* **Description of the task**: Of all the lines below, return only those starting with the line holding "316L Çelik Gümüş Renk Pembe" and going on through the line holding "des artistes moins connus.", exactly as written.

* **Records shown**:

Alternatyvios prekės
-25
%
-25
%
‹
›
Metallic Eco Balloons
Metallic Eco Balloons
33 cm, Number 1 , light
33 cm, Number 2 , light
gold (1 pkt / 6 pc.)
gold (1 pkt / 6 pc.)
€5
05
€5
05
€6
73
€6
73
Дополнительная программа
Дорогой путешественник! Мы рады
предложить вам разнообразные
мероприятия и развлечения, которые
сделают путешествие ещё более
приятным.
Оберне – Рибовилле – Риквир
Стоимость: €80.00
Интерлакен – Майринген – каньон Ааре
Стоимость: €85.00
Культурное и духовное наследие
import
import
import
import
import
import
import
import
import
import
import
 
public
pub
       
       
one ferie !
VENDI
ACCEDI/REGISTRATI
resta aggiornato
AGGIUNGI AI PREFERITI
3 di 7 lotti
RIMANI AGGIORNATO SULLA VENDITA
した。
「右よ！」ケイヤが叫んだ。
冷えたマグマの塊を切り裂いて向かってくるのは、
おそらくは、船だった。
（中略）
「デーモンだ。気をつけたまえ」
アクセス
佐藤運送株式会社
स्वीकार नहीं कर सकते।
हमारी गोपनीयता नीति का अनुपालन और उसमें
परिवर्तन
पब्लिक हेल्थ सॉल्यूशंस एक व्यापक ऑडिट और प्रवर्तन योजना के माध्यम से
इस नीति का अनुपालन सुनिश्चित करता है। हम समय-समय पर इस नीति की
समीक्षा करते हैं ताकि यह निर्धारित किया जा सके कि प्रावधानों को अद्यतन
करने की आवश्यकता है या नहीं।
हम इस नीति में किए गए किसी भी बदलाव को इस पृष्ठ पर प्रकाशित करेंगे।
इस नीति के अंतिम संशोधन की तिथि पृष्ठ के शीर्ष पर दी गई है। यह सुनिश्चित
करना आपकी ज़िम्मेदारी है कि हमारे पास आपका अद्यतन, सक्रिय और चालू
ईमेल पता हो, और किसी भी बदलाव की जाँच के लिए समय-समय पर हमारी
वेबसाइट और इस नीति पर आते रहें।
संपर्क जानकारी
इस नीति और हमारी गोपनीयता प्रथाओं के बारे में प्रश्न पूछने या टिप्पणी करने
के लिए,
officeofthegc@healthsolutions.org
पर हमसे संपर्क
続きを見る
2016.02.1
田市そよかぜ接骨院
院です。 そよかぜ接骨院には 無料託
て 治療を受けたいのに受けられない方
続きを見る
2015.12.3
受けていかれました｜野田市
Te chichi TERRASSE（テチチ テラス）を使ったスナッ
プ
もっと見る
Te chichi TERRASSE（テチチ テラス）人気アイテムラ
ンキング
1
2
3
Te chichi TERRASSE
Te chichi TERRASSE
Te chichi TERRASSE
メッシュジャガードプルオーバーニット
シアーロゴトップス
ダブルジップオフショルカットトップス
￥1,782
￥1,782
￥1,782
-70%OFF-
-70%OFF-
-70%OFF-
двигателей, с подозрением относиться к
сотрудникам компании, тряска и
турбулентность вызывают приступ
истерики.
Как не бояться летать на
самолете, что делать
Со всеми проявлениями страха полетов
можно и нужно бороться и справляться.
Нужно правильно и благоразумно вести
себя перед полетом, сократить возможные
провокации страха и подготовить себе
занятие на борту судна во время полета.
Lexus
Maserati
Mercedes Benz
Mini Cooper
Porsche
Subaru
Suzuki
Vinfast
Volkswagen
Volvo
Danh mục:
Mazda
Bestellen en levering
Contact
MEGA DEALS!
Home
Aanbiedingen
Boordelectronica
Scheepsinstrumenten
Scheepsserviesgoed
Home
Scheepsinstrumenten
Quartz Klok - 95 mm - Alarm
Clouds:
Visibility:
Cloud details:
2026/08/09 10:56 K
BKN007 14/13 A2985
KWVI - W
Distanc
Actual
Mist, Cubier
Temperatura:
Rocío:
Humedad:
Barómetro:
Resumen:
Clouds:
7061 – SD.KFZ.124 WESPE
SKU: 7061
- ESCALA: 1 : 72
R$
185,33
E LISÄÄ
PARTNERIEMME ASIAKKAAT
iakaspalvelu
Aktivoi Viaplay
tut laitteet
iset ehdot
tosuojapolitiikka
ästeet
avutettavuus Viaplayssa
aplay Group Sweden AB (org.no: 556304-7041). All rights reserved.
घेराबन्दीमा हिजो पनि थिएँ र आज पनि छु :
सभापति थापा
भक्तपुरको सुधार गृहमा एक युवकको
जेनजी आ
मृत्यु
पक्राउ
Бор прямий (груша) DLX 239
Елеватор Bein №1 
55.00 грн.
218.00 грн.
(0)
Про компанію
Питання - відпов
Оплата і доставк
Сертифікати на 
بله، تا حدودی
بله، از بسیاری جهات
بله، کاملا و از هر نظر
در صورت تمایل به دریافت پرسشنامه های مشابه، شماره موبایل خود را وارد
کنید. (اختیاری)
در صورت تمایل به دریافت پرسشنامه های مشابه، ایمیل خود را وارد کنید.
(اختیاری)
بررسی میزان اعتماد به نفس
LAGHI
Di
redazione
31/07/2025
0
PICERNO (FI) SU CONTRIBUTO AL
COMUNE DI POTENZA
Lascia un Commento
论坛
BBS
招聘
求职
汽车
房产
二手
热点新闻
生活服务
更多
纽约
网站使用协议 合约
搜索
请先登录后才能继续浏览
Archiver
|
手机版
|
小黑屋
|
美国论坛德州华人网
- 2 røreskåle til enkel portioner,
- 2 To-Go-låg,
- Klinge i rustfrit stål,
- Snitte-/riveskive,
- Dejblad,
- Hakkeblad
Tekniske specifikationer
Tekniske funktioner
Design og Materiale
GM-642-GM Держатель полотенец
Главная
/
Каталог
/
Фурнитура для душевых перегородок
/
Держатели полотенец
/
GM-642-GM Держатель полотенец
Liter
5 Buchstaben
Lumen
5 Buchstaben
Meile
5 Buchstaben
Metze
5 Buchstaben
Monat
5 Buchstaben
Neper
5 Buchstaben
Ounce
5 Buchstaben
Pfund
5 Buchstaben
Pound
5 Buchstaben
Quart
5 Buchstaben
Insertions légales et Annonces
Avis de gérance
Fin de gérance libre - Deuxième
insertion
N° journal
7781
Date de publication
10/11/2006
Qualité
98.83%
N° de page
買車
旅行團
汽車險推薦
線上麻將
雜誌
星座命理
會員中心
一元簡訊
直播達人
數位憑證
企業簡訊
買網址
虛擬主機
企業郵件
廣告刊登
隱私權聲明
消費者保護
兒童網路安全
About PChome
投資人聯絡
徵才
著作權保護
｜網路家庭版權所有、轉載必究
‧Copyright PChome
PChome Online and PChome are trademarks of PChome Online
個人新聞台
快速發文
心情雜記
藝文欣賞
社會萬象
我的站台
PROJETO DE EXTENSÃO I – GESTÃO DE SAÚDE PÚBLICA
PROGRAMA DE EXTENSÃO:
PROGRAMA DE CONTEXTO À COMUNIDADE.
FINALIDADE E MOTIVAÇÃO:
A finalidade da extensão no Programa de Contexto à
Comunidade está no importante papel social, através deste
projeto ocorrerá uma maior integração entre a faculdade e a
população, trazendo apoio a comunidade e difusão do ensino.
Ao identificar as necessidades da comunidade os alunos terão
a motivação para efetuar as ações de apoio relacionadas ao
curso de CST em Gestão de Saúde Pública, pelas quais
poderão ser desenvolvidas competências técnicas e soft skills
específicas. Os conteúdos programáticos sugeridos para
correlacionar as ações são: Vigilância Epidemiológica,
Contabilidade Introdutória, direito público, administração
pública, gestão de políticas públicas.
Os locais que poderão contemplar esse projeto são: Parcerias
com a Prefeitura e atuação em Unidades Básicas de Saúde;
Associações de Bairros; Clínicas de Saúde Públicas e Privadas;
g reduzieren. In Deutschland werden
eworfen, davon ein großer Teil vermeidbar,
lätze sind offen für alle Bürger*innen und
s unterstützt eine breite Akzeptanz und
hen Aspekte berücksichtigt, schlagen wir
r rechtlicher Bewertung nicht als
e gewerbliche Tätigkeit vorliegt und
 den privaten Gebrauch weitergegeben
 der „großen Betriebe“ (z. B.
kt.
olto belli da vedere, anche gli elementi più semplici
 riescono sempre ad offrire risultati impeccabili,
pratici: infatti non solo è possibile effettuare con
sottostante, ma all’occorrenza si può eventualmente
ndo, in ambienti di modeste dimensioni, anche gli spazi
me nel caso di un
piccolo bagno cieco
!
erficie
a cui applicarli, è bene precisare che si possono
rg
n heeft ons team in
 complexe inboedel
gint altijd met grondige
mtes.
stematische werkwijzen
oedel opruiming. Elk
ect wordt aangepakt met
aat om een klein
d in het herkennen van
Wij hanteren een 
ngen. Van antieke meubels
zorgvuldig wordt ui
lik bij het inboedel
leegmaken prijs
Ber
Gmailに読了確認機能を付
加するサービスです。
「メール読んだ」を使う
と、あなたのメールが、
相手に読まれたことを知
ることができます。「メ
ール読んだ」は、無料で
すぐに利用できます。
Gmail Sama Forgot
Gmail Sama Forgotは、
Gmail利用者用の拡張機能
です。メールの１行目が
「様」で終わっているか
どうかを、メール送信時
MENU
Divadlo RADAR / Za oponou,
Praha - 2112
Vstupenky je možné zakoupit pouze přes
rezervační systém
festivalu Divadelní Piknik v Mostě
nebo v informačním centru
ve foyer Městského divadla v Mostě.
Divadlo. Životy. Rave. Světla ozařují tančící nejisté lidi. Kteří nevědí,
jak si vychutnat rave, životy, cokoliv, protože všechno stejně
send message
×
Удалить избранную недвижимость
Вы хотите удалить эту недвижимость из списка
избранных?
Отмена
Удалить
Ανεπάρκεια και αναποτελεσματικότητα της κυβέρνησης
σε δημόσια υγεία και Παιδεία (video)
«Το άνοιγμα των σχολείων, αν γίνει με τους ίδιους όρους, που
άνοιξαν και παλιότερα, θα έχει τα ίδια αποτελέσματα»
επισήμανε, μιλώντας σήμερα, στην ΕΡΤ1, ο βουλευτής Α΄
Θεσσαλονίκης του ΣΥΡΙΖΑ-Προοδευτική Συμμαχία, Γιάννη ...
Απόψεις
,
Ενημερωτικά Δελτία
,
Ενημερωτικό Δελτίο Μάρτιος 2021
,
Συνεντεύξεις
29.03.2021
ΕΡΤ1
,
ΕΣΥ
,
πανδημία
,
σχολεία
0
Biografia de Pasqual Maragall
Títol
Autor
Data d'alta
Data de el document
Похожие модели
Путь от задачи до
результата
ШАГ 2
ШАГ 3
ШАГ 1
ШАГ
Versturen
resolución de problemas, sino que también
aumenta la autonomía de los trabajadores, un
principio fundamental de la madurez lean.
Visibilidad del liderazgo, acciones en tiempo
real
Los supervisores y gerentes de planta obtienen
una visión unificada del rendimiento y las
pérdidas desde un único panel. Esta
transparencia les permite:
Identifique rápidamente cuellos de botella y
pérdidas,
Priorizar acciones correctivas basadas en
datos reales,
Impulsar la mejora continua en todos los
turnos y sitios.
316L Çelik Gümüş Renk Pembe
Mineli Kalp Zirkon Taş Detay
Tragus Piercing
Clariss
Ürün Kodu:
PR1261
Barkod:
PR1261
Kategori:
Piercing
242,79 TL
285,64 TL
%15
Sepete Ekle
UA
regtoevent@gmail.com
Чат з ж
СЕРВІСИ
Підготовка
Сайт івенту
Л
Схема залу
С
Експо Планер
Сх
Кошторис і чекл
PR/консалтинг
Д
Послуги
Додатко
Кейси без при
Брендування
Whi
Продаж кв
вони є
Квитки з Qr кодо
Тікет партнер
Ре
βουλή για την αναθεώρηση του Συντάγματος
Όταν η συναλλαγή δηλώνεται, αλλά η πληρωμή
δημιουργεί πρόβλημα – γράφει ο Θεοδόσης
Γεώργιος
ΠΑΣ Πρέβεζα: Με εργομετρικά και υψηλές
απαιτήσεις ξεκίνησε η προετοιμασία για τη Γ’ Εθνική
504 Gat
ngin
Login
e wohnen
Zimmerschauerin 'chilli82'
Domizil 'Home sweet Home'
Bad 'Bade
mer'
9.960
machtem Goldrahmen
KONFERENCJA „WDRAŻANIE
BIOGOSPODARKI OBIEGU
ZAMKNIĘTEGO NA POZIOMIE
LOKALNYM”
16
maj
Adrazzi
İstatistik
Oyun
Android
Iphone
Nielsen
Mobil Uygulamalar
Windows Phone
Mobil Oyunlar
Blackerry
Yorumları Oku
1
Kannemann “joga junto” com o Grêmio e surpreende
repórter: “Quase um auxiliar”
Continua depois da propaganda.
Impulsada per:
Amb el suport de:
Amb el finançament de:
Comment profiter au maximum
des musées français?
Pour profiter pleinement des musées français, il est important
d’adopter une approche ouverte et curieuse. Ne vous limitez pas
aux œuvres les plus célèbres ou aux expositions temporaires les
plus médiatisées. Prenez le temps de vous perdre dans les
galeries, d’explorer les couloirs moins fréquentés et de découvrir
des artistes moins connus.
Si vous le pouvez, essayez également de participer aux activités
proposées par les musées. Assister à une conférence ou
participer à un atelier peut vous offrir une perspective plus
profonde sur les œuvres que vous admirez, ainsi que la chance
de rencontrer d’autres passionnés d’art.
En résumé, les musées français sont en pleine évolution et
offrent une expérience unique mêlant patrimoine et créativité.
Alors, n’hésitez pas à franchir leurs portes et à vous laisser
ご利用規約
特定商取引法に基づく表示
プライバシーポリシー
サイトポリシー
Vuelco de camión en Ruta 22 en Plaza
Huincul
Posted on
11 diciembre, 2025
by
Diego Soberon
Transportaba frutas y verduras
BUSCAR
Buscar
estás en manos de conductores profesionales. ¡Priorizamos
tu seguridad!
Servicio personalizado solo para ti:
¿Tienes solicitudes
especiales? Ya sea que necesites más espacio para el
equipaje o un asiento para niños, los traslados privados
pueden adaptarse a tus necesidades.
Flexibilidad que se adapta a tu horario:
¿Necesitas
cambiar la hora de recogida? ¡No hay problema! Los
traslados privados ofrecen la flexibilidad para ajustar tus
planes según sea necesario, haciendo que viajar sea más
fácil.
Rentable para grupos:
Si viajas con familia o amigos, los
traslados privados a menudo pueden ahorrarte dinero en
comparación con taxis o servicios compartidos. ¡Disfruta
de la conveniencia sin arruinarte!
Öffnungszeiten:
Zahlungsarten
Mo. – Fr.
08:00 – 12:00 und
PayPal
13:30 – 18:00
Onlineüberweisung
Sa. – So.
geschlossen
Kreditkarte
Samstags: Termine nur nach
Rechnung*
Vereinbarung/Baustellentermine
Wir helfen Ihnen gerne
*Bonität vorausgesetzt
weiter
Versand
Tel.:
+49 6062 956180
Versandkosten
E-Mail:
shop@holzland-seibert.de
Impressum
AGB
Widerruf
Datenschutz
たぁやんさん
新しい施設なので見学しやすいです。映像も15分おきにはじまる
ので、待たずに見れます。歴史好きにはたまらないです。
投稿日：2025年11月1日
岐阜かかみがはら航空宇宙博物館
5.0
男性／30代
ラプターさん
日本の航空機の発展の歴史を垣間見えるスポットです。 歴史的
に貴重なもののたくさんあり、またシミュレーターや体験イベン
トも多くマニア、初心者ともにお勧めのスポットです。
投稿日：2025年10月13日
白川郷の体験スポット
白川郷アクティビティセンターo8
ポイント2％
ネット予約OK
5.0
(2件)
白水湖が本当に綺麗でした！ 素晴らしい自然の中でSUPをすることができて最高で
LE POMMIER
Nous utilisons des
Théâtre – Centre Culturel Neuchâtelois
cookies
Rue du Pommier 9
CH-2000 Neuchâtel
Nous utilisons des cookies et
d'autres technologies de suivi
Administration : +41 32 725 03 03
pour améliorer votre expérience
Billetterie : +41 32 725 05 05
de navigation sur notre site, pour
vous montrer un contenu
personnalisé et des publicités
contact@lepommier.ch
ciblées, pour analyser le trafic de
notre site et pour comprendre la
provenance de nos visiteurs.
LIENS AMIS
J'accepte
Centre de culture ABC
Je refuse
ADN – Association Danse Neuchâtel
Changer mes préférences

* **Result of this task**:
316L Çelik Gümüş Renk Pembe
Mineli Kalp Zirkon Taş Detay
Tragus Piercing
Clariss
Ürün Kodu:
PR1261
Barkod:
PR1261
Kategori:
Piercing
242,79 TL
285,64 TL
%15
Sepete Ekle
UA
regtoevent@gmail.com
Чат з ж
СЕРВІСИ
Підготовка
Сайт івенту
Л
Схема залу
С
Експо Планер
Сх
Кошторис і чекл
PR/консалтинг
Д
Послуги
Додатко
Кейси без при
Брендування
Whi
Продаж кв
вони є
Квитки з Qr кодо
Тікет партнер
Ре
βουλή για την αναθεώρηση του Συντάγματος
Όταν η συναλλαγή δηλώνεται, αλλά η πληρωμή
δημιουργεί πρόβλημα – γράφει ο Θεοδόσης
Γεώργιος
ΠΑΣ Πρέβεζα: Με εργομετρικά και υψηλές
απαιτήσεις ξεκίνησε η προετοιμασία για τη Γ’ Εθνική
504 Gat
ngin
Login
e wohnen
Zimmerschauerin 'chilli82'
Domizil 'Home sweet Home'
Bad 'Bade
mer'
9.960
machtem Goldrahmen
KONFERENCJA „WDRAŻANIE
BIOGOSPODARKI OBIEGU
ZAMKNIĘTEGO NA POZIOMIE
LOKALNYM”
16
maj
Adrazzi
İstatistik
Oyun
Android
Iphone
Nielsen
Mobil Uygulamalar
Windows Phone
Mobil Oyunlar
Blackerry
Yorumları Oku
1
Kannemann “joga junto” com o Grêmio e surpreende
repórter: “Quase um auxiliar”
Continua depois da propaganda.
Impulsada per:
Amb el suport de:
Amb el finançament de:
Comment profiter au maximum
des musées français?
Pour profiter pleinement des musées français, il est important
d’adopter une approche ouverte et curieuse. Ne vous limitez pas
aux œuvres les plus célèbres ou aux expositions temporaires les
plus médiatisées. Prenez le temps de vous perdre dans les
galeries, d’explorer les couloirs moins fréquentés et de découvrir
des artistes moins connus.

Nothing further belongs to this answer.